I have a tendency sometimes to over-describe things in my fiction. To try too hard to paint a picture of a scene with my words. Of course, my honest intent is to provide a richness of detail for the readers, to "put them there," inside the scene with the characters. Sometimes that sort of description is okay. But as I tell my students, too much description can bore the reader, and worse, can slow down the pacing of the story. Not good. Put yourself inside the readers' heads for a moment - are there passages they'd be tempted to skim over quickly, to get back to the "good stuff," (ie, the plot)? If so, TRIM it down.

Sure, there are times and places for rich, elaborate descriptions -- but the descriptions should be vital to the story, to the plot.
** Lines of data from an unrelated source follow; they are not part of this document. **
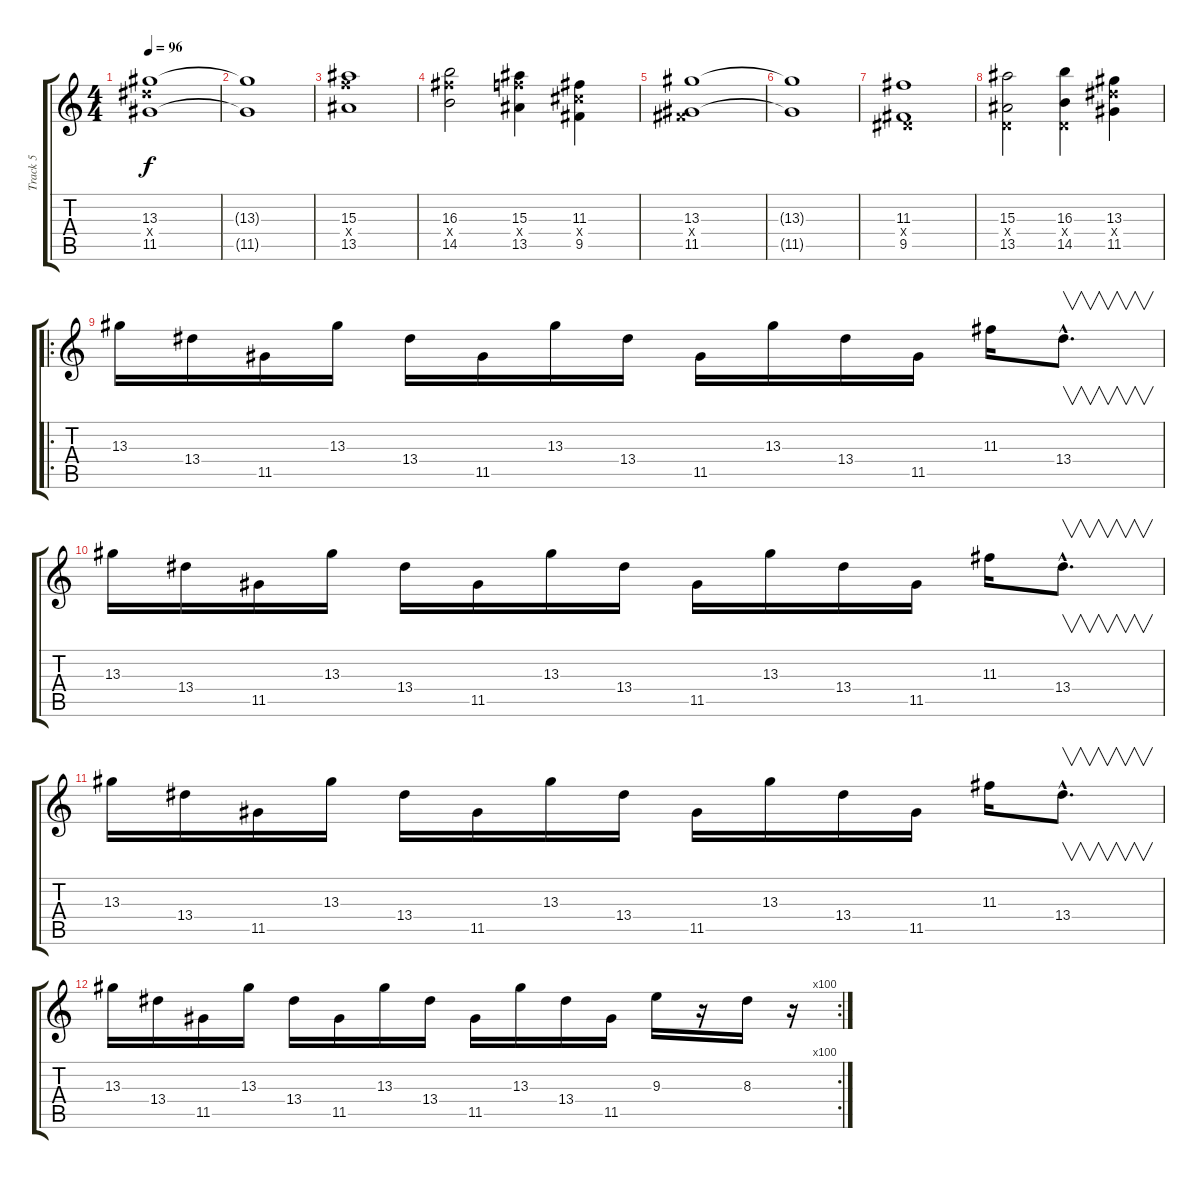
\track ("Track 5" "Track 5") {instrument overdrivenguitar}
\staff {score tabs}
\tuning (E4 B3 G3 D3 A2 E2) {hide}
\ts (4 4)
\tempo 96
\clef g2
\ks c
(13.3 13.4{x} 11.5).1{dy f instrument overdrivenguitar} |
(13.3{t} 11.5{t}).1 |
(15.3 15.4{x} 13.5).1 |
(16.3 16.4{x} 14.5).2 (15.3 15.4{x} 13.5).4 (11.3 11.4{x} 9.5).4 |
(13.3 4.4{x} 11.5).1 |
(13.3{t} 11.5{t}).1 |
(11.3 1.4{x} 9.5).1 |
(15.3 0.4{x} 13.5).2 (16.3 0.4{x} 14.5).4 (13.3 13.4{x} 11.5).4 |
\ro
13.3.16 13.4.16 11.5.16 13.3.16 13.4.16 11.5.16 13.3.16 13.4.16 11.5.16 13.3.16 13.4.16 11.5.16 11.3.16 13.4{hac}.8{v d} |
13.3.16 13.4.16 11.5.16 13.3.16 13.4.16 11.5.16 13.3.16 13.4.16 11.5.16 13.3.16 13.4.16 11.5.16 11.3.16 13.4{hac}.8{v d} |
13.3.16 13.4.16 11.5.16 13.3.16 13.4.16 11.5.16 13.3.16 13.4.16 11.5.16 13.3.16 13.4.16 11.5.16 11.3.16 13.4{hac}.8{v d} |
\rc 100
13.3.16 13.4.16 11.5.16 13.3.16 13.4.16 11.5.16 13.3.16 13.4.16 11.5.16 13.3.16 13.4.16 11.5.16 9.3.16 r.16 8.3.16 r.16
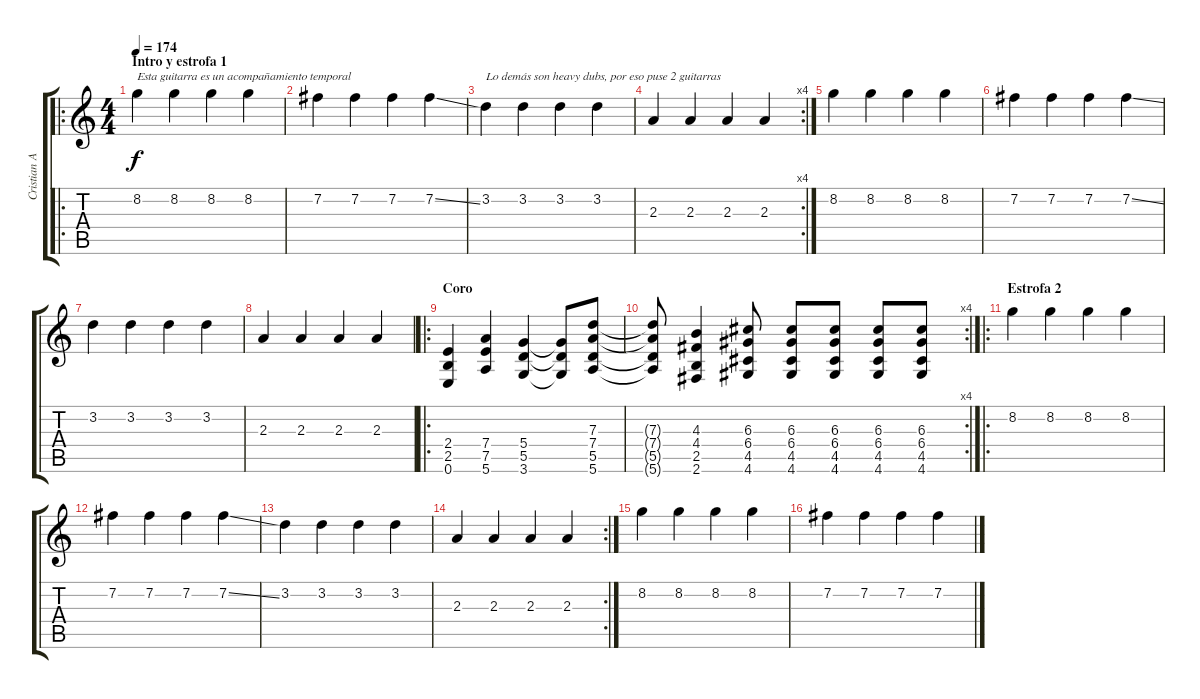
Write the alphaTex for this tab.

\track ("Cristian Aldana (Guitarra 2)" "Cristian A") {instrument distortionguitar}
\staff {score tabs}
\tuning (E4 B3 G3 D3 A2 E2) {hide}
\ro
\ts (4 4)
\section ("" "Intro y estrofa 1")
\tempo 174
\clef g2
\ks c
8.2.4{txt "Esta guitarra es un acompañamiento temporal" dy f instrument electricguitarjazz} 8.2.4 8.2.4 8.2.4 |
7.2.4 7.2.4 7.2.4 7.2{ss}.4 |
3.2.4{txt "Lo demás son heavy dubs, por eso puse 2 guitarras"} 3.2.4 3.2.4 3.2.4 |
\rc 4
2.3.4 2.3.4 2.3.4 2.3.4 |
8.2.4{instrument electricguitarjazz} 8.2.4 8.2.4 8.2.4 |
7.2.4 7.2.4 7.2.4 7.2{ss}.4 |
3.2.4 3.2.4 3.2.4 3.2.4 |
2.3.4 2.3.4 2.3.4 2.3.4 |
\ro
\section ("" "Coro")
(2.4 2.5 0.6).4{instrument distortionguitar} (7.4 7.5 5.6).4 (5.4 5.5 3.6).4 (5.4{t} 5.5{t} 3.6{t}).8 (7.3 7.4 5.5 5.6).8 |
\rc 4
(7.3{t} 7.4{t} 5.5{t} 5.6{t}).8 (4.3 4.4 2.5 2.6).4 (6.3 6.4 4.5 4.6).8 (6.3 6.4 4.5 4.6).8 (6.3 6.4 4.5 4.6).8 (6.3 6.4 4.5 4.6).8 (6.3 6.4 4.5 4.6).8 |
\ro
\section ("" "Estrofa 2")
8.2.4{instrument electricguitarjazz} 8.2.4 8.2.4 8.2.4 |
7.2.4 7.2.4 7.2.4 7.2{ss}.4 |
3.2.4 3.2.4 3.2.4 3.2.4 |
\rc 2
2.3.4 2.3.4 2.3.4 2.3.4 |
8.2.4{instrument electricguitarjazz} 8.2.4 8.2.4 8.2.4 |
7.2.4 7.2.4 7.2.4 7.2{ss}.4
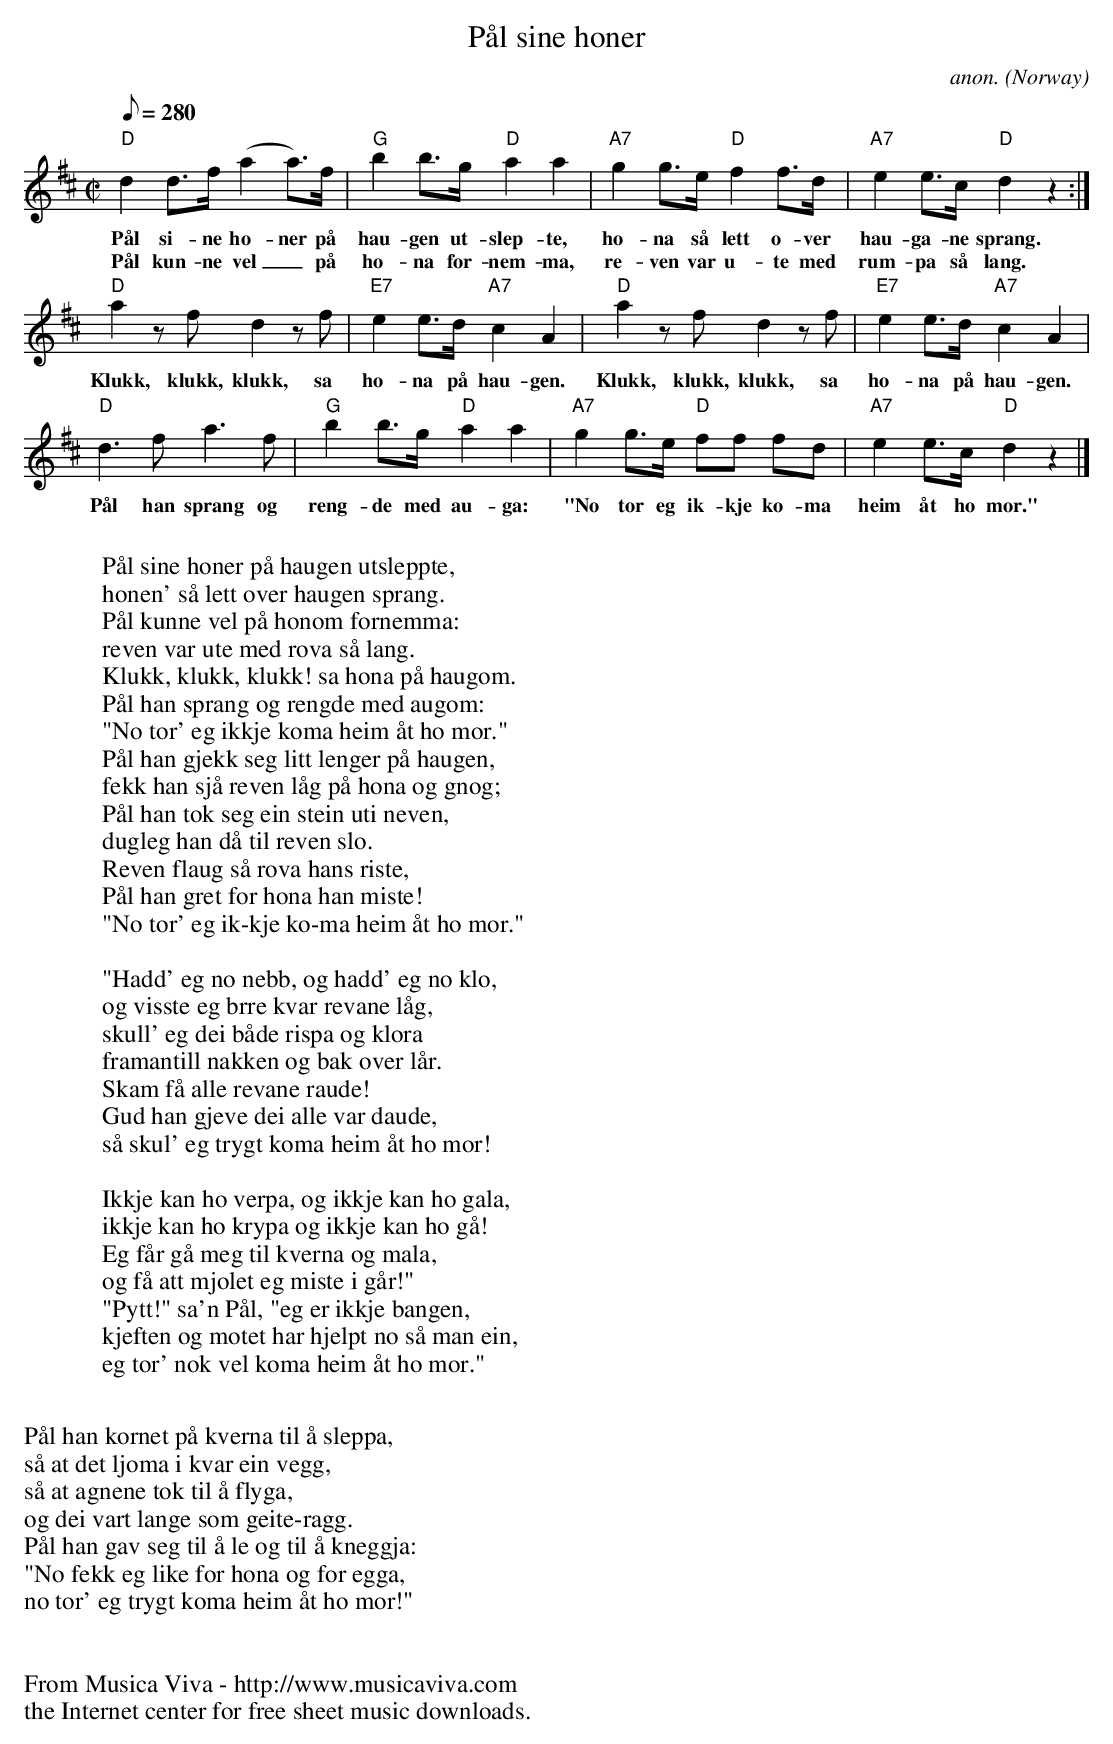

Two great quotes to ponder on this issue:

Don't overwrite. Avoid the redundant phrases, the distracting adjectives, the unnecessary adverbs. Beginners, especially, seem to think that writing fiction needs a special kind of flowery prose, completely unlike any sort of language one might encounter in day-to-day life. This is a misapprehension about how the effects of fiction are produced....a deliberately limited vocabulary can produce an astonishing emotional punch. ~Sarah Waters

Description must work for its place. It can't be simply ornamental. It ­usually works best if it has a human element; it is more effective if it comes from an implied viewpoint, rather than from the eye of God. If description is coloured by the viewpoint of the character who is doing the noticing, it becomes, in effect, part of character definition and part of the action. ~Hilary Mantel

Brilliant advice! I hadn't ever looked at description in quite that exact way before -- the idea of seeing description through a character's eyes, or making it valid/important to the character so directly, rather than simply "setting a scene" in a sort of vague, omniscient way.

I love it when I find a quote or idea that changes the way I've looked at something for years. And I hope I can apply the lesson to my own fiction: that less really is more...


  1. > it is more effective if it comes from an implied viewpoint,

    Great advice! That one hits home.

  2. Love that second one... well stated, and clarifying something I have known as a reader, but never could have articulated to someone else.

  3. It's challenge for sure. But I think 'implied' is better.